6. Vu l'issue du litige, il n'est pas besoin d'examiner le cas sous l'angle de l'art. 3 1ère phrase annexe I de l’accord sur la libre circulation des personnes (ALCP ; RS 0.142.112.681), entré en vigueur le 1er juin 2002, qui prévoit que les membres de la famille, quelle que soit leur nationalité, d’une personne ressortissant d’une partie contractante ayant un droit de séjour ont le droit de s’installer avec elle. La mère de la recourante, qui est toujours mariée à C.________, ressortissant portugais au bénéfice d'une autorisation d'établissement (C - CE), dispose en principe d'un droit (dérivé) à une autorisation de séjour en Suisse pendant toute la durée formelle de son mariage, à l'image de ce que prévoit l'art. 7 al. 1 LSEE (v. ATF 130 II 113 ss consid. 4, 8, 9 et 10). A ce titre, elle peut en principe demander le regroupement familial pour sa fille A.________ qui réside légalement en Suisse depuis qu'elle a obtenu le 4 avril 2003 une autorisation de séjour (ATF 130 II 1).
7. Il résulte des considérants qui précèdent que le recours doit être admis et la décision contestée annulée, l'autorité intimée étant invitée à rendre une nouvelle décision délivrant une autorisation de séjour à la recourante. Au vu de ce résultat, il convient de laisser les frais de justice à la charge de l'Etat et d'allouer des dépens à la recourante qui était assistée d'un mandataire professionnel.
Par ces motifs
le Tribunal administratif
arrête:
I. Le recours est admis.
II. La décision rendue par le SPOP le 20 octobre est annulée.

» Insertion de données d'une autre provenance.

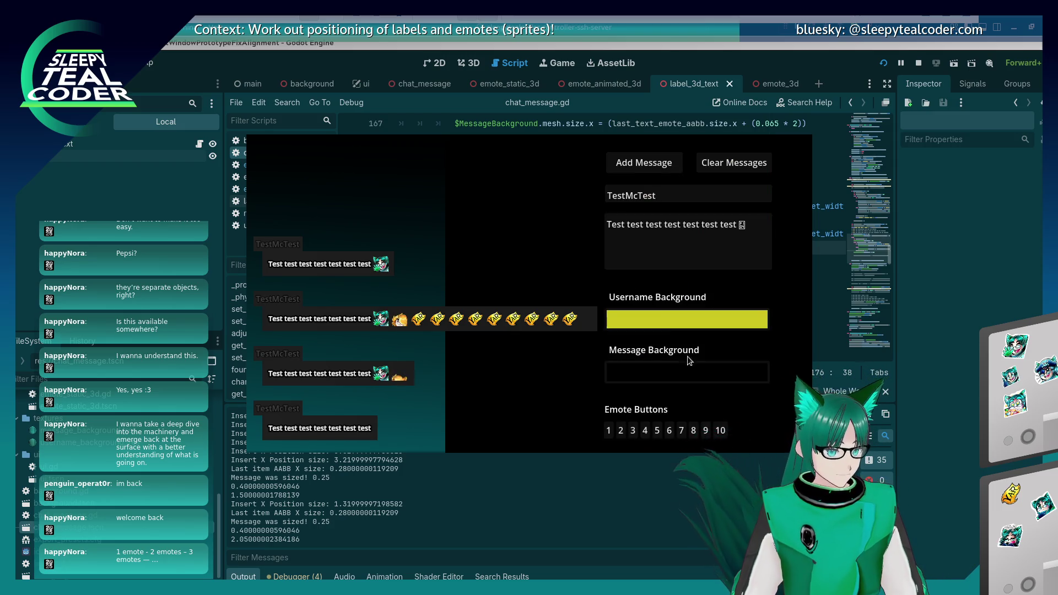
pyautogui.click(712, 349)
pyautogui.click(752, 249)
pyautogui.click(479, 233)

III. Le SPOP délivrera à la recourante une autorisation de séjour par regroupement familial.
IV. Les frais de justice sont laissés à la charge de l'Etat, le dépôt de garantie versé étant restitué à la recourante.
V. Le SPOP versera à la recourante un montant de 1'600 (mille six cents) francs à titre de dépens.
Lausanne, le 26 octobre 2006
Le président: La
greffière:
Le présent arrêt est communiqué aux destinataires de l'avis d'envoi ci-joint, ainsi qu'un exemplaire à l'ODM.
Le présent arrêt peut faire l'objet, dans les trente jours dès sa notification, d'un recours de droit administratif au Tribunal fédéral. Le recours s'exerce conformément aux art. 103 ss de la loi fédérale d'organisation judiciaire (RS 173.110).